I am currently looking for the best way to backup my Google App Engine's webapp datastore. From the reading I have been doing it seems like there are two different ways I can do this. I can either use the GAE's bulkloader by calling appcfg.py upload_data --application= --kind= --filename= OR I can go into my webapp's datastore admin section, select the entities I want to backup, and then click the "Backup Entities" button. Unless I am mistaken, the "Backup Entities" button will create a backup of my datastore in the blobstore while using the appcfg.py's download_data will create a local backup. The backups will be happening weekly/monthly and the primary reason will be in case one of the webapp's admins accidently deletes important data. I am not worried about Google losing data, so that should not be taken into consideration when reviewing my question.

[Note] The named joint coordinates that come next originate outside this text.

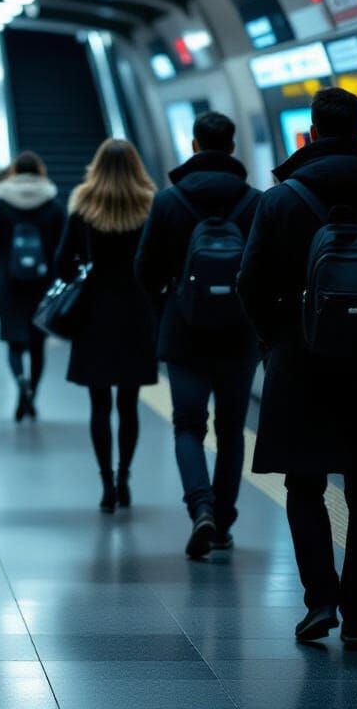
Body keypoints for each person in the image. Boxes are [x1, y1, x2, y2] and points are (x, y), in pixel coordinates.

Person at [238, 88, 357, 649]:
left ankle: (320, 600)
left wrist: (276, 340)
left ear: (312, 134)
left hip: (299, 360)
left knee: (305, 485)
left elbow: (251, 283)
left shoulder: (281, 200)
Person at [135, 112, 261, 558]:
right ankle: (223, 521)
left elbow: (145, 271)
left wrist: (167, 309)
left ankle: (200, 507)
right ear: (231, 147)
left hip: (184, 332)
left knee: (188, 425)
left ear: (194, 145)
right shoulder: (254, 201)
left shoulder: (169, 202)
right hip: (240, 336)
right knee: (231, 430)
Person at [53, 138, 157, 512]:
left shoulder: (84, 203)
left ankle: (106, 484)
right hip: (135, 312)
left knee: (99, 404)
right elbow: (156, 262)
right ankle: (125, 476)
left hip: (93, 313)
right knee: (128, 404)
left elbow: (63, 261)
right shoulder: (148, 202)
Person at [0, 152, 64, 420]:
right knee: (37, 344)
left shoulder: (1, 201)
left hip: (10, 281)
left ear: (14, 171)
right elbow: (61, 244)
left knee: (14, 342)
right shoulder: (52, 201)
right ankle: (33, 394)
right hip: (43, 282)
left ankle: (20, 381)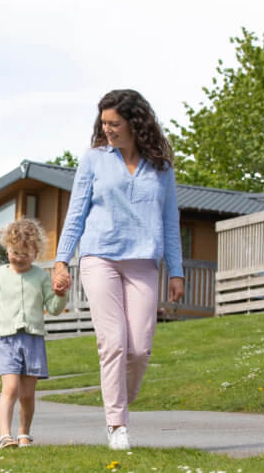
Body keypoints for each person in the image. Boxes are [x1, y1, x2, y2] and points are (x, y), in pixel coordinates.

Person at [52, 89, 185, 451]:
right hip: (100, 258)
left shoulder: (161, 168)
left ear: (135, 124)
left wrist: (177, 271)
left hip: (143, 261)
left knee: (139, 348)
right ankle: (117, 425)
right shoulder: (94, 160)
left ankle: (121, 396)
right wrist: (61, 260)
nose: (107, 129)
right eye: (104, 123)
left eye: (115, 123)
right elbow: (76, 212)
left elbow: (170, 221)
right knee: (113, 341)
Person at [0, 219, 67, 448]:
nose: (18, 258)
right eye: (14, 252)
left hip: (33, 339)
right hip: (6, 339)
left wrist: (61, 293)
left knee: (27, 394)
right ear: (7, 248)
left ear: (35, 252)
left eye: (25, 254)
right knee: (11, 388)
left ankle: (24, 433)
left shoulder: (41, 277)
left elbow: (54, 309)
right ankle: (5, 435)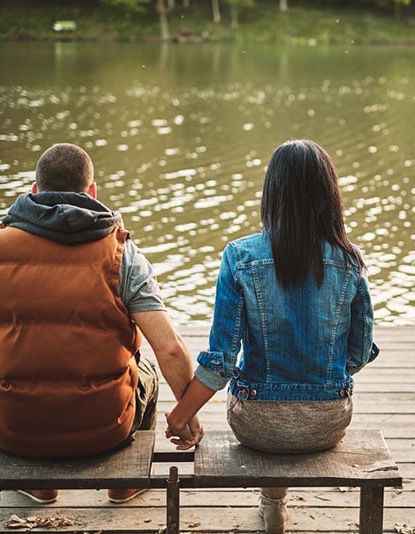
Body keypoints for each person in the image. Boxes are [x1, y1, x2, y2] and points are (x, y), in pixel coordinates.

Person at [0, 143, 203, 505]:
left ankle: (40, 486)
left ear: (34, 190)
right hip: (104, 430)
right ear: (92, 192)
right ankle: (124, 484)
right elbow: (172, 349)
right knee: (144, 367)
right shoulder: (122, 254)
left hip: (10, 430)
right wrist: (187, 413)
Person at [165, 139, 380, 533]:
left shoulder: (240, 257)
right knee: (300, 387)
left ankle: (272, 502)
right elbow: (360, 352)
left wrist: (182, 414)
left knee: (263, 391)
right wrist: (323, 371)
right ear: (328, 196)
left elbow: (222, 362)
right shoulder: (350, 260)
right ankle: (274, 504)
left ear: (272, 193)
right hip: (327, 420)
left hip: (256, 423)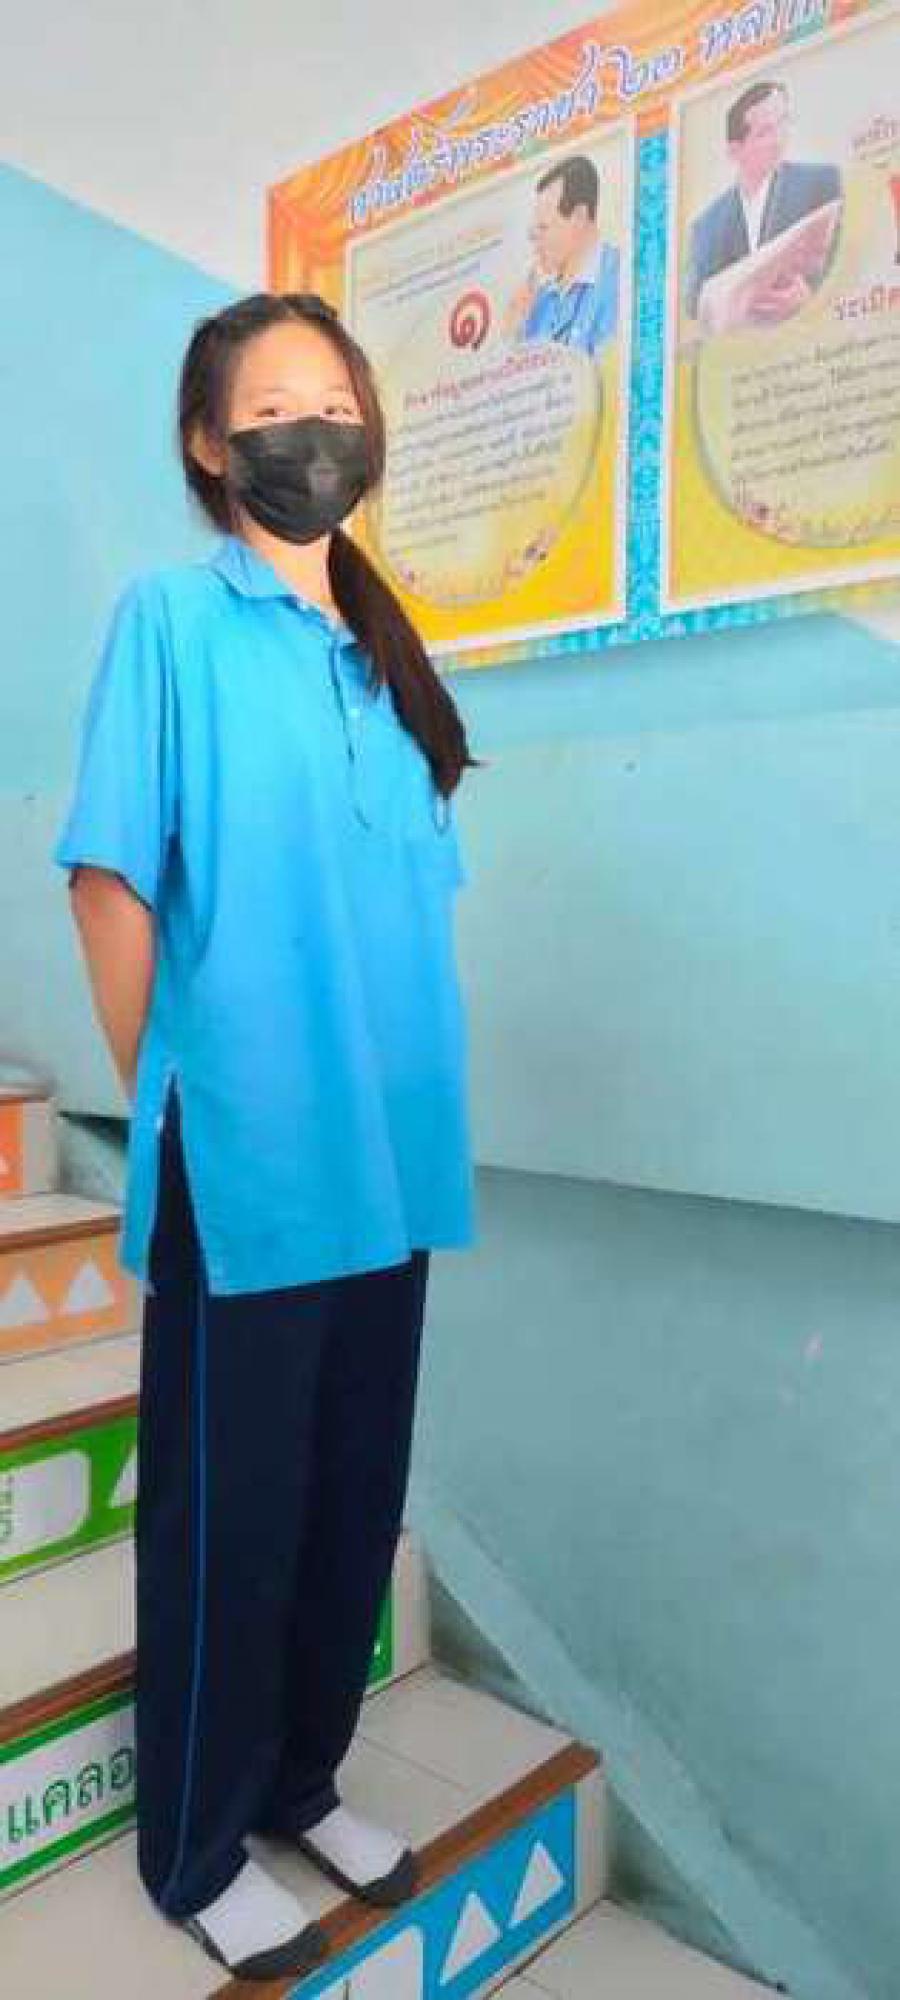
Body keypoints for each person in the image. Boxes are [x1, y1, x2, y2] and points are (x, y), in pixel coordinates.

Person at [54, 292, 478, 1984]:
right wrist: (179, 1092)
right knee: (227, 1522)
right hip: (244, 1164)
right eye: (278, 404)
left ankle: (302, 1777)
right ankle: (197, 1842)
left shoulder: (384, 655)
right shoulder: (172, 620)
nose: (317, 430)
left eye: (339, 401)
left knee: (350, 1495)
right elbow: (110, 878)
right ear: (209, 442)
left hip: (392, 1158)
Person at [684, 80, 842, 325]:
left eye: (784, 123)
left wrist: (811, 298)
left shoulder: (821, 183)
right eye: (765, 133)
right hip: (740, 343)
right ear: (735, 151)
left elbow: (843, 264)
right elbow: (695, 309)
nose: (779, 139)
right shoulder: (707, 227)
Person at [504, 154, 620, 357]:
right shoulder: (538, 301)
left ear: (579, 216)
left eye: (544, 228)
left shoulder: (622, 278)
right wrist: (513, 329)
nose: (534, 240)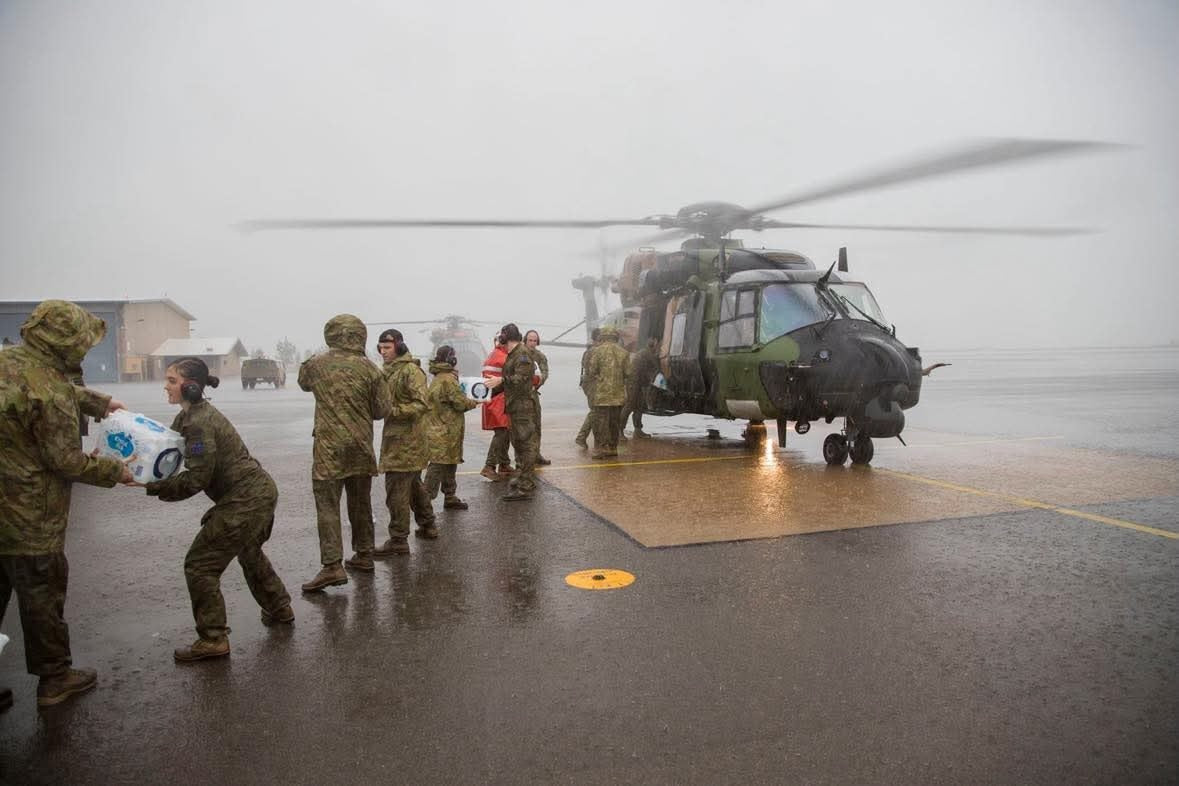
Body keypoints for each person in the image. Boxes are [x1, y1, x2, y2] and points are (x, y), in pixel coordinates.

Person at [0, 299, 134, 707]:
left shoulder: (8, 362)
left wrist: (97, 402)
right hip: (29, 515)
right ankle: (55, 678)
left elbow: (33, 387)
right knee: (41, 594)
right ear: (65, 342)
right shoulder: (52, 391)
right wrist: (115, 471)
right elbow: (66, 461)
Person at [143, 358, 293, 661]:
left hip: (247, 499)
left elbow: (197, 478)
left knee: (200, 565)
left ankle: (213, 639)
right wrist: (133, 462)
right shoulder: (189, 416)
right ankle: (279, 607)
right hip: (254, 493)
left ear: (191, 386)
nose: (165, 386)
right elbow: (167, 449)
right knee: (248, 551)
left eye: (172, 381)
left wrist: (154, 486)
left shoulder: (199, 423)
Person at [297, 314, 392, 592]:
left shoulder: (316, 365)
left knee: (328, 505)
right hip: (360, 445)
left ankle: (332, 566)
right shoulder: (371, 369)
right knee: (360, 502)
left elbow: (303, 382)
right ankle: (364, 554)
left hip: (329, 448)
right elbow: (381, 410)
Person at [373, 329, 437, 556]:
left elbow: (422, 404)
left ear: (399, 346)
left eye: (387, 347)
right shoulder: (390, 371)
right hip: (399, 440)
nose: (383, 352)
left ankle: (398, 539)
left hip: (406, 442)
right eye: (380, 348)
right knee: (413, 486)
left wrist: (393, 411)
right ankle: (428, 524)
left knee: (396, 491)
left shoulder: (410, 371)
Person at [486, 323, 541, 501]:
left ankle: (526, 486)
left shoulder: (522, 354)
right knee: (518, 443)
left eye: (501, 335)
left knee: (525, 446)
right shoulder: (513, 354)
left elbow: (521, 378)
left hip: (522, 407)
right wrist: (486, 394)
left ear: (506, 337)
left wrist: (501, 380)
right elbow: (508, 382)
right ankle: (523, 478)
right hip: (514, 406)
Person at [423, 345, 479, 511]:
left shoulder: (439, 377)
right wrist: (475, 401)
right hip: (444, 430)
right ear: (451, 359)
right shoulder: (448, 379)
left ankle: (450, 496)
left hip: (443, 428)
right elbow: (460, 403)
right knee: (438, 465)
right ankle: (424, 501)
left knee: (450, 462)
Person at [585, 325, 631, 459]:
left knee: (601, 423)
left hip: (602, 395)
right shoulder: (624, 353)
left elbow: (591, 371)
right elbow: (628, 373)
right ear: (615, 337)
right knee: (614, 422)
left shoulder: (597, 351)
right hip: (618, 395)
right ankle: (612, 448)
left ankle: (600, 448)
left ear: (603, 336)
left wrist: (601, 377)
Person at [479, 332, 513, 481]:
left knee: (504, 432)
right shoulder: (503, 357)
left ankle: (504, 464)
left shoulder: (494, 355)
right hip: (499, 401)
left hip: (494, 400)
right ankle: (489, 466)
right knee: (502, 433)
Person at [620, 337, 660, 440]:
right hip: (633, 383)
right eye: (658, 345)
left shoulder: (644, 352)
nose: (659, 347)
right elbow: (657, 369)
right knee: (629, 406)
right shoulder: (647, 354)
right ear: (654, 345)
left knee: (639, 406)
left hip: (639, 383)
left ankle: (638, 430)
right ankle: (619, 431)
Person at [523, 329, 552, 466]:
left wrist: (539, 382)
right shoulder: (519, 354)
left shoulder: (540, 356)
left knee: (536, 426)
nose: (532, 343)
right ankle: (524, 458)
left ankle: (536, 454)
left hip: (533, 395)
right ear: (525, 340)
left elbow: (545, 372)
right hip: (520, 395)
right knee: (523, 428)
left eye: (535, 341)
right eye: (530, 340)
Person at [574, 327, 602, 448]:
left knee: (596, 410)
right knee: (595, 410)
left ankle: (593, 438)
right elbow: (592, 370)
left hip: (588, 383)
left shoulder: (590, 350)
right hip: (592, 384)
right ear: (598, 338)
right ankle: (581, 437)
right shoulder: (594, 351)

So my question is: which of these two methods is the preferred method? Which of them is faster, more efficient, cheaper, etc.?
Thanks in advance for your comments/help/answers.
Here are some factors to consider along with the solution that I think handles it best:
Dev Time - Datastore Admin - To leverage Bulkloader, you'll need to write scripts, maintain backup servers, storage, etc.
Cost - Datastore Admin - YMMV but our backup of tens of millions of entities used <1% of the 1bil Task Queue quota. The cost for datastore read operations and storage will be specific to your application. But between the two options, the read operations should be the same and you're trading Outgoing Bandwidth ($0.12/GB) in Bulkloader for Blobstore storage ($0.0043/GB) with Datastore Admin.
Backup Duration - Datastore Admin - As you would expect, mapreduce shards writing data to Blobstore inside Google's network is much much faster than streaming the entity data out one at a time. A full backup of our data with Datastore Admin takes under 6 hours. With Bulkloader it takes over 3 days.
Backup Maintenance - Bulkloader (for now) - With Bulkloader and a server, you can create crons to regularly perform backups and backup maintenance. For example, we have a server in Rackspace that backs up our datastore every 3 days and keeps the last 2 backups. With Datastore Admin you have to manually perform the backup and delete stale backups, until an automated solution is published (Issue 7040). Even still, for once a month backups, the cost of doing it manually with Datastore Admin is so low that I'd recommend it.
Data Flexibility - Bulkloader - With bulkloader you can export all your data into human-readable csv files allowing you to pivot it in Excel, create a test dataset for your local development environment, or even move your operation to another app hosting service (ex: AWS) should you require it.
Precision Restore - Bulkloader - Bulkloader can handle restoring select entities (where you know exactly which entities you deleted or overwrote) and bulk restores. Datastore Admin can only do bulk restore for all the entities of a given Kind.
Bulk Restore - Datastore Admin - Datastore Admin minimizes very expensive writes by only updating changed entities. Sharding also makes this process much, much faster than a simple Bulkloader upload (though you could shard the csv backup data across many clients yourself).
Ultimately Bulkloader gives you more precise control while Datastore Admin simplifies and speeds up bulk backup/restore. Even though Datastore Admin is new and has a few issues (7076), given your situation, I'd definitely recommend it.